Vous savez, les jeunes ne sont pas désabusés. Combien de fois avons nous entendu cette phrase : « les jeunes ne s’engagent plus, ils n’ont plus de conscience politique » ? Les jeunes d’aujourd’hui, nous, nous sommes lucides, parce que nous sommes une génération qui n’a JAMAIS connu autre chose que la droite au pouvoir. Mais nous connaissons la capacité de la gauche à transformer la société. Nous nous en rendons compte tous les jours avec la Communauté Urbaine de Bordeaux, le Conseil Général et le Conseil Régional, et cela nous redonne espoir. Nous voulons être la génération changement, mais nous savons qu’il faudra travailler dur pour réussir.

Alors notre horizon, aujourd’hui, c’est 2012. Vous le savez, le Mouvement des Jeunes Socialistes a décidé de ne pas s’engager au côté d’un ou d’une candidat ou candidate en particulier, mais auprès de celle ou celui qui gagnera les primaires citoyennes. Je vais donc vous parler de ce que nous, nous ferons, pour amener la gauche à la victoire en 2012.

Nous faisons en ce moment campagne pour 3 engagements. 3 propositions que nous voulons défendre auprès de chaque candidat à la primaire socialiste, auprès du ou de la candida-te qui sera choisi, auprès des candidats aux élections législatives, et enfin, auprès de la future ou du futur président de la République. Et aussi, bien sûr, auprès des sénateurs, puisque désormais c’est possible !

D’abord, le parcours d’autonomie. On vous rabâche les oreilles avec ça depuis quelques années, il me semble, Razzy, Matthieu et d’autres anciens ici présents pourront en témoigner. Le parcours d’autonomie, c’est permettre à chaque jeune d’avoir une formation, et c’est donner un avenir à la France, tout simplement. Nous pouvons être la solution à la crise, mais pour cela, il faut nous en donner les moyens. Il s’agit de permettre à chaque jeune de se consacrer pleinement à ses études sans avoir à travailler à côté. Le financement ? La hausse des droits de succession. Le résultat ? Un an de formation supplémentaire pour une génération augmente la productivité de 7%. Cela libèrera du pouvoir d’achat pour les jeunes, mais aussi pour leurs parents, plus asphyxiés par le financement exorbitant des études de leurs enfants. Et, bien sûr, cela participera à l’émancipation de chacun, et donc à l’égalité.

++++++++

Énoncé de la tâche: Transcrivez le passage du discours compris entre « Nous faisons en » et « c’est possible ! », bornes incluses. Les lignes ci-dessous proviennent d'une source distincte du discours.

(Données enregistrées)
++++++++

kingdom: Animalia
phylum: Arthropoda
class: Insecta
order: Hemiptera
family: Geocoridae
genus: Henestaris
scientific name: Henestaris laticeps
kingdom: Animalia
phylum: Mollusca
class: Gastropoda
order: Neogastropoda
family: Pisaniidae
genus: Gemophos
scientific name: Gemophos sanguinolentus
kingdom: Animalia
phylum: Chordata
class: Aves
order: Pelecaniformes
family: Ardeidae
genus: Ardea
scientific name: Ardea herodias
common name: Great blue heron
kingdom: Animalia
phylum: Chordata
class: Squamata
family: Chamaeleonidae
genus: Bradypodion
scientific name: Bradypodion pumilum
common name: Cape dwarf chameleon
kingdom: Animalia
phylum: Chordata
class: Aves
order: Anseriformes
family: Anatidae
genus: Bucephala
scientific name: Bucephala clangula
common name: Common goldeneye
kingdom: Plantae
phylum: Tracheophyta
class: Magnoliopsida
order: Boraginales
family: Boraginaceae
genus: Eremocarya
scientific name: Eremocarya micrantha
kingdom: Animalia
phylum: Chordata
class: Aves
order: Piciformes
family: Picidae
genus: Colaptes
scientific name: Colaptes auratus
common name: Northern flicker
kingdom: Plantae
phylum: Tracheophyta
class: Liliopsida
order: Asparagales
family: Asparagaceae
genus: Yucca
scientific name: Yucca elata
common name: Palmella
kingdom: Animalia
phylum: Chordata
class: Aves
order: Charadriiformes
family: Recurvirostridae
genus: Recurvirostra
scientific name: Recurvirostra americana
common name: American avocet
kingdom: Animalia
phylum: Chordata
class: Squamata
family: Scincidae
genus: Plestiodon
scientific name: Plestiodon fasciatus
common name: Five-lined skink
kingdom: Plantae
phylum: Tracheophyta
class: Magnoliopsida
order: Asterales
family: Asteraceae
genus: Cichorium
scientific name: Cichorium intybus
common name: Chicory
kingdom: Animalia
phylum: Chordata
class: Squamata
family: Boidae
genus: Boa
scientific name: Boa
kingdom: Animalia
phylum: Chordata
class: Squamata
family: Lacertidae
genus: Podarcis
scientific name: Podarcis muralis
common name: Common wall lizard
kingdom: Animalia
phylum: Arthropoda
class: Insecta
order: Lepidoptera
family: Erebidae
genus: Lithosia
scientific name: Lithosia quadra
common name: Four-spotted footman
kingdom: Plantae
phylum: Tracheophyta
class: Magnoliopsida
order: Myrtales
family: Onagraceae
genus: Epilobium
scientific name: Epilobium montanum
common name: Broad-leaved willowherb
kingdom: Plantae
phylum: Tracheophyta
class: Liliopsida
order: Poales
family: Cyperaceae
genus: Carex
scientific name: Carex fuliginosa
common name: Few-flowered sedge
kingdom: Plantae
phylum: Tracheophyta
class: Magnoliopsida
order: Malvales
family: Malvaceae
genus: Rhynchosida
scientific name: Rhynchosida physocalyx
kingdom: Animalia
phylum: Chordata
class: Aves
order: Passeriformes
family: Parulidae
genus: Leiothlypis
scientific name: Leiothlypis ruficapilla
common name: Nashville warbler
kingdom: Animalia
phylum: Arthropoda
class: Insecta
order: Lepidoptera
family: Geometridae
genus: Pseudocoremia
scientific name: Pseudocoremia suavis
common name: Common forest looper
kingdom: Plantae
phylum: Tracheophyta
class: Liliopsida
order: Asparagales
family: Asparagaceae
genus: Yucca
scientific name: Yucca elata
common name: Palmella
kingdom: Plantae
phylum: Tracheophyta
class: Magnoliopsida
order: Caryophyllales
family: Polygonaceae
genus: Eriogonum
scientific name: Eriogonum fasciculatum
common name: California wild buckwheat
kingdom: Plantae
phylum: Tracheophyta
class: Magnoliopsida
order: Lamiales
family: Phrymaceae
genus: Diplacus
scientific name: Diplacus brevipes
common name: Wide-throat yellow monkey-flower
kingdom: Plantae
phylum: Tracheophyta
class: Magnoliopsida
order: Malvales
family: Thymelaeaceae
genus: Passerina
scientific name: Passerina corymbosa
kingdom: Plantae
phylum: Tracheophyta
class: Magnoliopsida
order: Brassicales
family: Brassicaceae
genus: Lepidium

++++++++

Solution de la tâche:
Nous faisons en ce moment campagne pour 3 engagements. 3 propositions que nous voulons défendre auprès de chaque candidat à la primaire socialiste, auprès du ou de la candida-te qui sera choisi, auprès des candidats aux élections législatives, et enfin, auprès de la future ou du futur président de la République. Et aussi, bien sûr, auprès des sénateurs, puisque désormais c’est possible !